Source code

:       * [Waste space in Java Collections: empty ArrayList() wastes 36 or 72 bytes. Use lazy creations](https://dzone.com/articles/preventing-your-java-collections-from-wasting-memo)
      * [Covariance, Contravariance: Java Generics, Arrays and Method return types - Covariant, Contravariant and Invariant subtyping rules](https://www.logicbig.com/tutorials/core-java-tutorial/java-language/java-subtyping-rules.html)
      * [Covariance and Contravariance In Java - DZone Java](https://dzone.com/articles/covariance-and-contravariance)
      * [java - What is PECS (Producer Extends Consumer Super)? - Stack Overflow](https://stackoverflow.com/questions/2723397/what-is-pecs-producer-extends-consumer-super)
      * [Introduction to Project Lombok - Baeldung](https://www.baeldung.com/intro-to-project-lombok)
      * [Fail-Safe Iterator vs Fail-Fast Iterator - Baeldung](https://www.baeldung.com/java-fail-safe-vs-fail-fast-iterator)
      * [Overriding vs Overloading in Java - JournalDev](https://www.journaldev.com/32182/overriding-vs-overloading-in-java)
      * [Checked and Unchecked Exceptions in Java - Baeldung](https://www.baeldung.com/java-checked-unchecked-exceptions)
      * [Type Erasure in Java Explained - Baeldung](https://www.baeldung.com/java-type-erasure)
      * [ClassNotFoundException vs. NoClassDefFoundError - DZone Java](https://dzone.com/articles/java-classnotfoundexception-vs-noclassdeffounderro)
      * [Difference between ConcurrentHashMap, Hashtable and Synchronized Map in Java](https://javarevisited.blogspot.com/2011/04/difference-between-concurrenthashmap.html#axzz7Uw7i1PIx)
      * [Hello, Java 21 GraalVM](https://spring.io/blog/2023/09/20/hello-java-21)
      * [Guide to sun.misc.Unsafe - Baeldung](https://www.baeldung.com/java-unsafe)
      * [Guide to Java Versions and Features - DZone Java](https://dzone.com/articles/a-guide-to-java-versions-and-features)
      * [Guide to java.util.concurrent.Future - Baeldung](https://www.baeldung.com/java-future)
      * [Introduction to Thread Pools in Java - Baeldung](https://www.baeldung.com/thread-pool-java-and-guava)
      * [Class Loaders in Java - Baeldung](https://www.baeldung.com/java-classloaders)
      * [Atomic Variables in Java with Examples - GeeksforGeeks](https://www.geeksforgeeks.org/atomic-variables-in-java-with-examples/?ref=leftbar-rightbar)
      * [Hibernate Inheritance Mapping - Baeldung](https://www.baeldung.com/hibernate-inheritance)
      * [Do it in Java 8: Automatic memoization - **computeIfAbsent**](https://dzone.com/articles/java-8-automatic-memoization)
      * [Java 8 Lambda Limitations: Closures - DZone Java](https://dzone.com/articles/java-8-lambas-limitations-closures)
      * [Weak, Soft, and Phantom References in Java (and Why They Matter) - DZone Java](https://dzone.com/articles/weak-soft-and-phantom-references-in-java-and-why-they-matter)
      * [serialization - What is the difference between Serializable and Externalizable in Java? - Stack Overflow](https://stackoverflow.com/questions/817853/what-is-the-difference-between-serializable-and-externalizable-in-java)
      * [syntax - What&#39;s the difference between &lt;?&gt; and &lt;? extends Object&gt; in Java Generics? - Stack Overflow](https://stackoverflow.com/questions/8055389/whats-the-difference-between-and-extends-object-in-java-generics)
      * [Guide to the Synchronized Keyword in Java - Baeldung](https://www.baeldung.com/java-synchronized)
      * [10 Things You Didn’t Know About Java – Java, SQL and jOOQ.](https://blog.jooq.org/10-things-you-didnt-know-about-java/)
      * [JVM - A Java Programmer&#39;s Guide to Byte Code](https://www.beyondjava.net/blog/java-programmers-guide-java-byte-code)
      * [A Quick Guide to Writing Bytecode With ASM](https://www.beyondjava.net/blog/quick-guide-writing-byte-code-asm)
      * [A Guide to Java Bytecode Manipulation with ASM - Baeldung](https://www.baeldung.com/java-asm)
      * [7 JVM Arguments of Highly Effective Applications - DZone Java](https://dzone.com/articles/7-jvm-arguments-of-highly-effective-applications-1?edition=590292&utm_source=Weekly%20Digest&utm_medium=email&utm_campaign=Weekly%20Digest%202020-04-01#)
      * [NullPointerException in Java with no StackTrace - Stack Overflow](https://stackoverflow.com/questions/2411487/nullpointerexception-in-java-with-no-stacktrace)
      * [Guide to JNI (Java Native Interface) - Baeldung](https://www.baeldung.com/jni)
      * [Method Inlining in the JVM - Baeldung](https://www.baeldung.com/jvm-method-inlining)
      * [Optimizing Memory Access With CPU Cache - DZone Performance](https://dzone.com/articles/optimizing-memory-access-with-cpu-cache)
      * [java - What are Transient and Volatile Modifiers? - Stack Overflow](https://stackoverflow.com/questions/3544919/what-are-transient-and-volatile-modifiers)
______________________________
Convert the lines of the source code, starting at the line that contains "[Waste space in" and ending at the line that contains "[Fail-Safe Iterator vs", into a JSON list of strings. Use one string per line and omit blank lines.

[
  ":       * [Waste space in Java Collections: empty ArrayList() wastes 36 or 72 bytes. Use lazy creations](https://dzone.com/articles/preventing-your-java-collections-from-wasting-memo)",
  "      * [Covariance, Contravariance: Java Generics, Arrays and Method return types - Covariant, Contravariant and Invariant subtyping rules](https://www.logicbig.com/tutorials/core-java-tutorial/java-language/java-subtyping-rules.html)",
  "      * [Covariance and Contravariance In Java - DZone Java](https://dzone.com/articles/covariance-and-contravariance)",
  "      * [java - What is PECS (Producer Extends Consumer Super)? - Stack Overflow](https://stackoverflow.com/questions/2723397/what-is-pecs-producer-extends-consumer-super)",
  "      * [Introduction to Project Lombok - Baeldung](https://www.baeldung.com/intro-to-project-lombok)",
  "      * [Fail-Safe Iterator vs Fail-Fast Iterator - Baeldung](https://www.baeldung.com/java-fail-safe-vs-fail-fast-iterator)"
]